(Stored data)
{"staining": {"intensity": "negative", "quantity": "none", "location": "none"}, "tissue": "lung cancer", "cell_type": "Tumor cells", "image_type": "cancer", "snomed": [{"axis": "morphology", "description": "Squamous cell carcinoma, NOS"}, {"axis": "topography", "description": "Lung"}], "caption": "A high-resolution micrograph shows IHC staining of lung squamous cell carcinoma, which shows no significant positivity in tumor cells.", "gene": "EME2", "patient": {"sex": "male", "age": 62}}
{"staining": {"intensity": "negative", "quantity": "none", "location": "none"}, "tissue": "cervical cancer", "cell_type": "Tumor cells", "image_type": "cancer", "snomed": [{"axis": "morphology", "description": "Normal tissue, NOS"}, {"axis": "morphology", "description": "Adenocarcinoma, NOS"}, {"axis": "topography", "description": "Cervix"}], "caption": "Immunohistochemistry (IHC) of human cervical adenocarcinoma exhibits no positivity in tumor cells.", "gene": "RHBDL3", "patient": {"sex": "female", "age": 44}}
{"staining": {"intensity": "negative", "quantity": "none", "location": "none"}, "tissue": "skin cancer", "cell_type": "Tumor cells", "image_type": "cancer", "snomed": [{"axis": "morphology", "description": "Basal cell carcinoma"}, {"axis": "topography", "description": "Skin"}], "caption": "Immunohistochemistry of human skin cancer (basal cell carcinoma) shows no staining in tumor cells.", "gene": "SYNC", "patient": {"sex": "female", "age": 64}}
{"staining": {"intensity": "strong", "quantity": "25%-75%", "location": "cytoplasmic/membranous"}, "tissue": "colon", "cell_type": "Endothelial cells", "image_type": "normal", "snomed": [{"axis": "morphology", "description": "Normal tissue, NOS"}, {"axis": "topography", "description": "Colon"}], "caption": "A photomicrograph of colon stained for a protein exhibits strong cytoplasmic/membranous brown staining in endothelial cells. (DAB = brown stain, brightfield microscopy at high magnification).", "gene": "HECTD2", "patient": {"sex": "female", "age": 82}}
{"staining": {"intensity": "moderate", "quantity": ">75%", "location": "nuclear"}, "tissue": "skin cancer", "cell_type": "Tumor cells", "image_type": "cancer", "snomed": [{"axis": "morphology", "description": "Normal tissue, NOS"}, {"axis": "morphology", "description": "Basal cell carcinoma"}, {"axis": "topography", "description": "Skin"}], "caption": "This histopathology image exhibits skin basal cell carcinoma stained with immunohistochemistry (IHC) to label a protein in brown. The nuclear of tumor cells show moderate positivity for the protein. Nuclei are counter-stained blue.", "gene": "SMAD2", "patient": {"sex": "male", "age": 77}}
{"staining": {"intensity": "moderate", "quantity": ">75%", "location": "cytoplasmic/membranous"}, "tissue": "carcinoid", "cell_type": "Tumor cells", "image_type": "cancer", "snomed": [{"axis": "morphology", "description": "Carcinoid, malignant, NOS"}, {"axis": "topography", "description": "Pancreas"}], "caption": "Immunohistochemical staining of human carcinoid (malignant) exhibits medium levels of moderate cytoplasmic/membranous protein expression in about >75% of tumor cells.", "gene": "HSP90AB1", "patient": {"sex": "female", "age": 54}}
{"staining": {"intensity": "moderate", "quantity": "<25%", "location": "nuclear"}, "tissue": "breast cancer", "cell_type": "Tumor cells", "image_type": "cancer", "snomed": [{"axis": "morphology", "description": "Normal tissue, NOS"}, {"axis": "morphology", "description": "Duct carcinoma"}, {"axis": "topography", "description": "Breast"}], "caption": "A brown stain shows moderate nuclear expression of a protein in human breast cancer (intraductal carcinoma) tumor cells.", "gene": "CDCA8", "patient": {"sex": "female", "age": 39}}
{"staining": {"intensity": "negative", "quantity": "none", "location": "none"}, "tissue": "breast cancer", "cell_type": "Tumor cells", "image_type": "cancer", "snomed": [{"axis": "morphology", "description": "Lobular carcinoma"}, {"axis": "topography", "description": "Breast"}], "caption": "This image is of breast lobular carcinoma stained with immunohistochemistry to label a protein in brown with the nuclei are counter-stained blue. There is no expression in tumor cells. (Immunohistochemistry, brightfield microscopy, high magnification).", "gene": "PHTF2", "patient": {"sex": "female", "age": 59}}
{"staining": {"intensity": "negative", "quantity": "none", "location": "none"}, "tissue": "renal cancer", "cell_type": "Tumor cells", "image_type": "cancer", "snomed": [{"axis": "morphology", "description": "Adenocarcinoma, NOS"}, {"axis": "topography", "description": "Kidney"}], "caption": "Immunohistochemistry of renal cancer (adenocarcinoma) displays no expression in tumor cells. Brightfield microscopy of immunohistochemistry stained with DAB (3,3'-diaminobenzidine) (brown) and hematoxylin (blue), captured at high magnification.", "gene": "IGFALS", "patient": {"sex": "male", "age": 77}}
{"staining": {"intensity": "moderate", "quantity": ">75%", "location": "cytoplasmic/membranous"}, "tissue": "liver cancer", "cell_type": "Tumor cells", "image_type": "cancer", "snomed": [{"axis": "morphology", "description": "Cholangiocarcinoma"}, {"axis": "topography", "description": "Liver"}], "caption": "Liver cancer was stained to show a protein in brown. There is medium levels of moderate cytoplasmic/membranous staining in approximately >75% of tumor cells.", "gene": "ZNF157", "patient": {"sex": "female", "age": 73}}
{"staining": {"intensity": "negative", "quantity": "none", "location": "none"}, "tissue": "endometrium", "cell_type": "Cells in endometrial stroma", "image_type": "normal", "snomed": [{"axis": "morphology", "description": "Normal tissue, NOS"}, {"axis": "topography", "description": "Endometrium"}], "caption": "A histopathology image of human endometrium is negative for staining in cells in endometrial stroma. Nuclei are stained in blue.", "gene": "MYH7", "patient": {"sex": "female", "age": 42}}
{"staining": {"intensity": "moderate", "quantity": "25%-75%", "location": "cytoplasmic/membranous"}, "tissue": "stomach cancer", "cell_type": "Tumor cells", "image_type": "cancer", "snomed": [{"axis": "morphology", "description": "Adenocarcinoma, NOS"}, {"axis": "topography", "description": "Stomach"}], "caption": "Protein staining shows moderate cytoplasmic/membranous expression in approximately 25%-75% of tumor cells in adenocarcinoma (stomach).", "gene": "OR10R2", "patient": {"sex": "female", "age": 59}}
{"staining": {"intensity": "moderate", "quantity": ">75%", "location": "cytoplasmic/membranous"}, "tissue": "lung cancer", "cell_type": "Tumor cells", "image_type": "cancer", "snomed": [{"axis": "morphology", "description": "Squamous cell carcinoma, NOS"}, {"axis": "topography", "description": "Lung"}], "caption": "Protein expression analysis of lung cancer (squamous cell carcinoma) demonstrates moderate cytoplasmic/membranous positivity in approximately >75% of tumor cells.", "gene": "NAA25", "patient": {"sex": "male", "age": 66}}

What you are asked to do -
"magnification" is the word to look for; copy every line of the data that has it.

Problem solution -
{"staining": {"intensity": "strong", "quantity": "25%-75%", "location": "cytoplasmic/membranous"}, "tissue": "colon", "cell_type": "Endothelial cells", "image_type": "normal", "snomed": [{"axis": "morphology", "description": "Normal tissue, NOS"}, {"axis": "topography", "description": "Colon"}], "caption": "A photomicrograph of colon stained for a protein exhibits strong cytoplasmic/membranous brown staining in endothelial cells. (DAB = brown stain, brightfield microscopy at high magnification).", "gene": "HECTD2", "patient": {"sex": "female", "age": 82}}
{"staining": {"intensity": "negative", "quantity": "none", "location": "none"}, "tissue": "breast cancer", "cell_type": "Tumor cells", "image_type": "cancer", "snomed": [{"axis": "morphology", "description": "Lobular carcinoma"}, {"axis": "topography", "description": "Breast"}], "caption": "This image is of breast lobular carcinoma stained with immunohistochemistry to label a protein in brown with the nuclei are counter-stained blue. There is no expression in tumor cells. (Immunohistochemistry, brightfield microscopy, high magnification).", "gene": "PHTF2", "patient": {"sex": "female", "age": 59}}
{"staining": {"intensity": "negative", "quantity": "none", "location": "none"}, "tissue": "renal cancer", "cell_type": "Tumor cells", "image_type": "cancer", "snomed": [{"axis": "morphology", "description": "Adenocarcinoma, NOS"}, {"axis": "topography", "description": "Kidney"}], "caption": "Immunohistochemistry of renal cancer (adenocarcinoma) displays no expression in tumor cells. Brightfield microscopy of immunohistochemistry stained with DAB (3,3'-diaminobenzidine) (brown) and hematoxylin (blue), captured at high magnification.", "gene": "IGFALS", "patient": {"sex": "male", "age": 77}}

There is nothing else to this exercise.